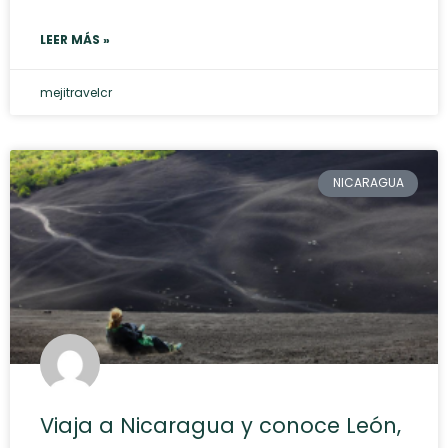
LEER MÁS »
mejitravelcr
NICARAGUA
Viaja a Nicaragua y conoce León,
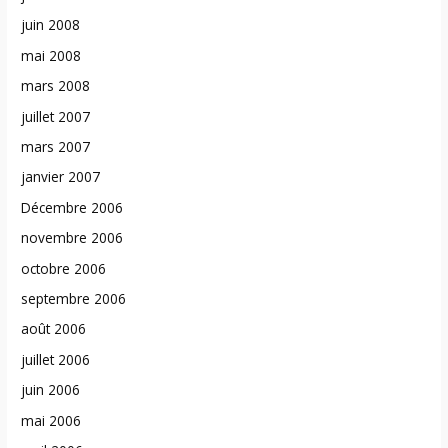
juin 2008
mai 2008
mars 2008
juillet 2007
mars 2007
janvier 2007
Décembre 2006
novembre 2006
octobre 2006
septembre 2006
août 2006
juillet 2006
juin 2006
mai 2006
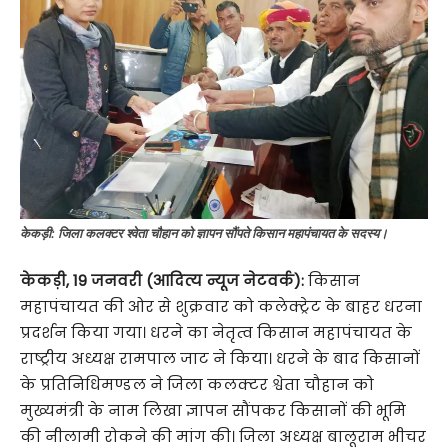
केकड़ी: जिला कलक्टर श्वेता चौहान को ज्ञापन सौंपते किसान महापंचायत के सदस्य।
केकड़ी, 19 जनवरी (आदित्य न्यूज नेटवर्क):
किसान
महापंचायत की ओर से शुक्रवार को कलेक्ट्रेट के बाहर धरना
प्रदर्शन किया गया। धरने का नेतृत्व किसान महापंचायत के
राष्ट्रीय अध्यक्ष रामपाल जाट ने किया। धरने के बाद किसानों
के प्रतिनिधिमण्डल ने जिला कलक्टर श्वेता चौहान को
मुख्यमंत्री के नाम लिखा ज्ञापन सौंपकर किसानों की भूमि
की नीलामी रोकने की मांग की। जिला अध्यक्ष बालूराम भीचर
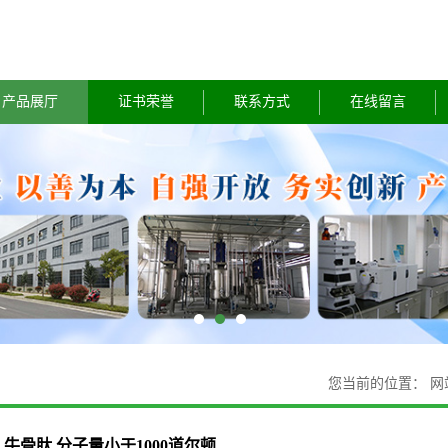
产品展厅
证书荣誉
联系方式
在线留言
您当前的位置：
网
牛骨肽 分子量小于1000道尔顿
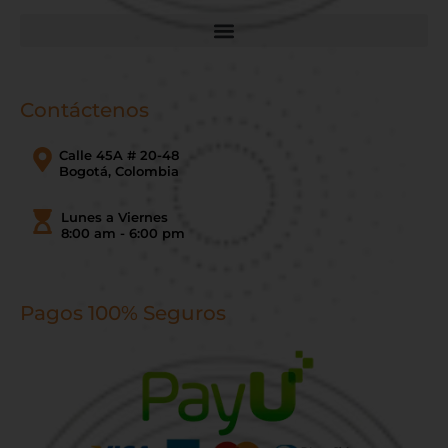
Contáctenos
Calle 45A # 20-48
Bogotá, Colombia
Lunes a Viernes
8:00 am - 6:00 pm
Pagos 100% Seguros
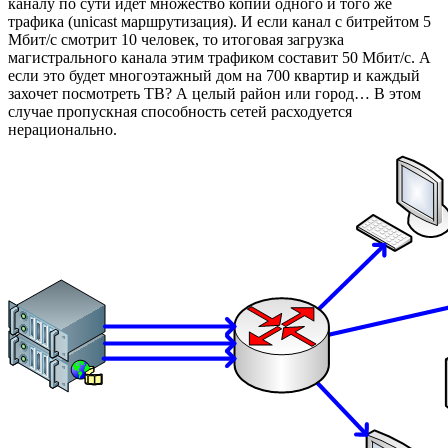
каналу по сути идёт множество копий одного и того же
трафика (unicast маршрутизация). И если канал с битрейтом 5
Мбит/с смотрит 10 человек, то итоговая загрузка
магистрального канала этим трафиком составит 50 Мбит/с. А
если это будет многоэтажный дом на 700 квартир и каждый
захочет посмотреть ТВ? А целый район или город… В этом
случае пропускная способность сетей расходуется
нерационально.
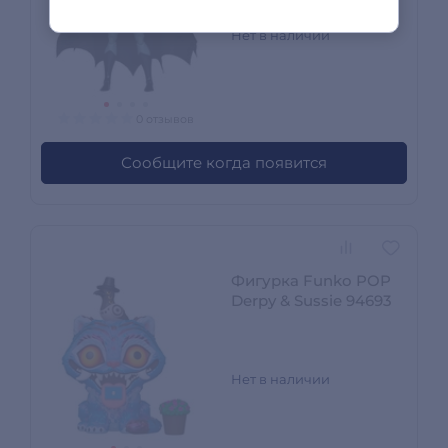
Нет в наличии
0 отзывов
Сообщите когда появится
Фигурка Funko POP
Derpy & Sussie 94693
Нет в наличии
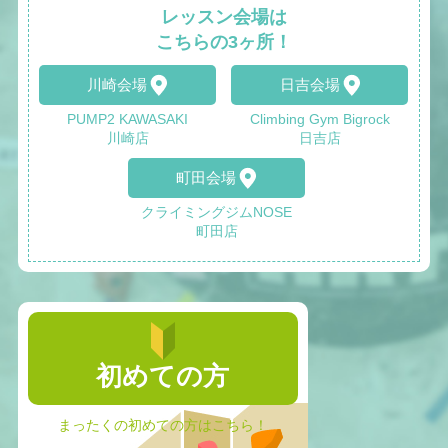
レッスン会場は
こちらの3ヶ所！
川崎会場
日吉会場
PUMP2 KAWASAKI
Climbing Gym Bigrock
川崎店
日吉店
町田会場
クライミングジムNOSE
町田店
初めての方
まったくの初めての方はこちら！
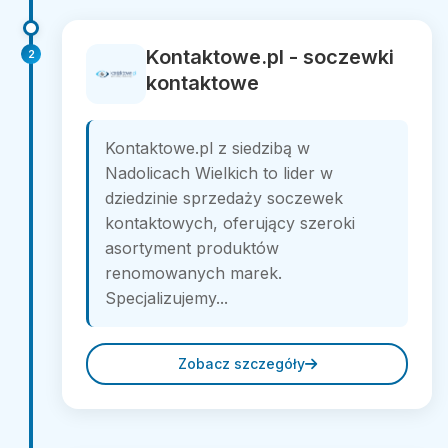
Kontaktowe.pl - soczewki
2
kontaktowe
Kontaktowe.pl z siedzibą w
Nadolicach Wielkich to lider w
dziedzinie sprzedaży soczewek
kontaktowych, oferujący szeroki
asortyment produktów
renomowanych marek.
Specjalizujemy...
Zobacz szczegóły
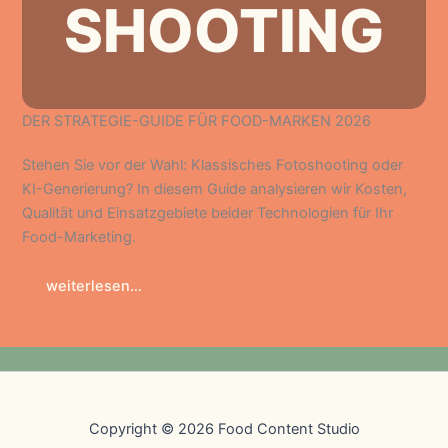
SHOOTING
DER STRATEGIE-GUIDE FÜR FOOD-MARKEN 2026
Stehen Sie vor der Wahl: Klassisches Fotoshooting oder
KI-Generierung? In diesem Guide analysieren wir Kosten,
Qualität und Einsatzgebiete beider Technologien für Ihr
Food-Marketing.
weiterlesen…
Copyright © 2026 Food Content Studio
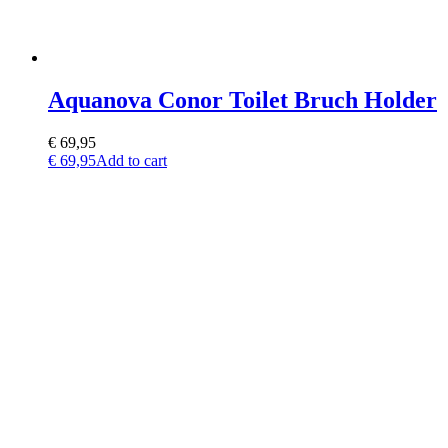
Aquanova Conor Toilet Bruch Holder
€
69,95
€
69,95
Add to cart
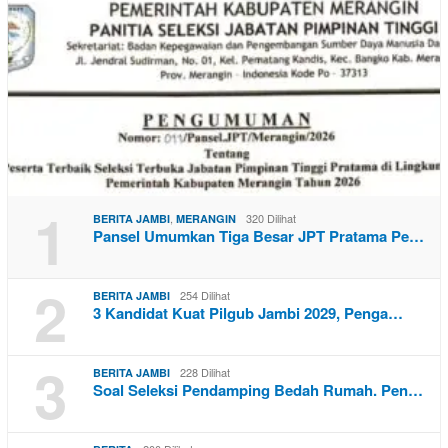
1
,
320 Dilihat
BERITA JAMBI
MERANGIN
Pansel Umumkan Tiga Besar JPT Pratama Pe…
2
254 Dilihat
BERITA JAMBI
3 Kandidat Kuat Pilgub Jambi 2029, Penga…
3
228 Dilihat
BERITA JAMBI
Soal Seleksi Pendamping Bedah Rumah. Pen…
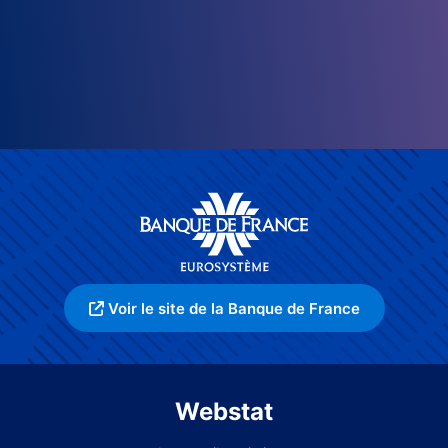
Voir le site de la Banque de France
Webstat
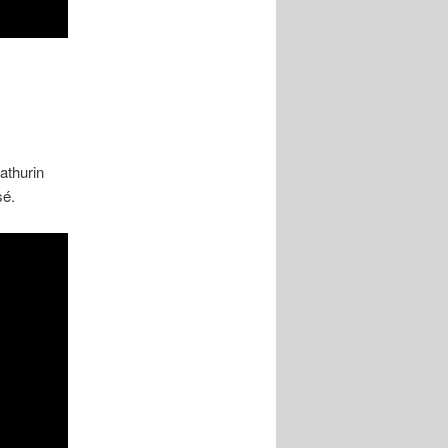
athurin
sé.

------------------------------------------------------------

• **TASK PROMPT**: Output the listing exactly, without images.

• **WRITTEN RESPONSE**:
LEER MÁS »
mejitravelcr
NICARAGUA
Viaja a Nicaragua y conoce León,
juin 2008
mai 2008
mars 2008
juillet 2007
mars 2007
janvier 2007
Décembre 2006
novembre 2006
octobre 2006
septembre 2006
août 2006
juillet 2006
juin 2006
mai 2006
केकड़ी: जिला कलक्टर श्वेता चौहान को ज्ञापन सौंपते किसान महापंचायत के सदस्य।
केकड़ी, 19 जनवरी (आदित्य न्यूज नेटवर्क):
किसान
महापंचायत की ओर से शुक्रवार को कलेक्ट्रेट के बाहर धरना
प्रदर्शन किया गया। धरने का नेतृत्व किसान महापंचायत के
राष्ट्रीय अध्यक्ष रामपाल जाट ने किया। धरने के बाद किसानों
के प्रतिनिधिमण्डल ने जिला कलक्टर श्वेता चौहान को
मुख्यमंत्री के नाम लिखा ज्ञापन सौंपकर किसानों की भूमि
की नीलामी रोकने की मांग की। जिला अध्यक्ष बालूराम भीचर
产品展厅
证书荣誉
联系方式
在线留言
您当前的位置：
网
牛骨肽 分子量小于1000道尔顿
Contáctenos
Calle 45A # 20-48
Bogotá, Colombia
Lunes a Viernes
8:00 am - 6:00 pm
Pagos 100% Seguros
каналу по сути идёт множество копий одного и того же
трафика (unicast маршрутизация). И если канал с битрейтом 5
Мбит/с смотрит 10 человек, то итоговая загрузка
магистрального канала этим трафиком составит 50 Мбит/с. А
если это будет многоэтажный дом на 700 квартир и каждый
захочет посмотреть ТВ? А целый район или город… В этом
случае пропускная способность сетей расходуется
нерационально.
Нет в наличии
0 отзывов
Сообщите когда появится
Фигурка Funko POP
Derpy & Sussie 94693
Нет в наличии
レッスン会場は
こちらの3ヶ所！
川崎会場
日吉会場
PUMP2 KAWASAKI
Climbing Gym Bigrock
川崎店
日吉店
町田会場
クライミングジムNOSE
町田店
初めての方
まったくの初めての方はこちら！
Kontaktowe.pl - soczewki
2
kontaktowe
Kontaktowe.pl z siedzibą w
Nadolicach Wielkich to lider w
dziedzinie sprzedaży soczewek
kontaktowych, oferujący szeroki
asortyment produktów
renomowanych marek.
Specjalizujemy...
Zobacz szczegóły
SHOOTING
DER STRATEGIE-GUIDE FÜR FOOD-MARKEN 2026
Stehen Sie vor der Wahl: Klassisches Fotoshooting oder
KI-Generierung? In diesem Guide analysieren wir Kosten,
Qualität und Einsatzgebiete beider Technologien für Ihr
Food-Marketing.
weiterlesen…
Copyright © 2026 Food Content Studio
Aquanova Conor Toilet Bruch Holder
€
69,95
€
69,95
Add to cart
1
,
320 Dilihat
BERITA JAMBI
MERANGIN
Pansel Umumkan Tiga Besar JPT Pratama Pe…
2
254 Dilihat
BERITA JAMBI
3 Kandidat Kuat Pilgub Jambi 2029, Penga…
3
228 Dilihat
BERITA JAMBI
Soal Seleksi Pendamping Bedah Rumah. Pen…
Voir le site de la Banque de France
Webstat
athurin
sé.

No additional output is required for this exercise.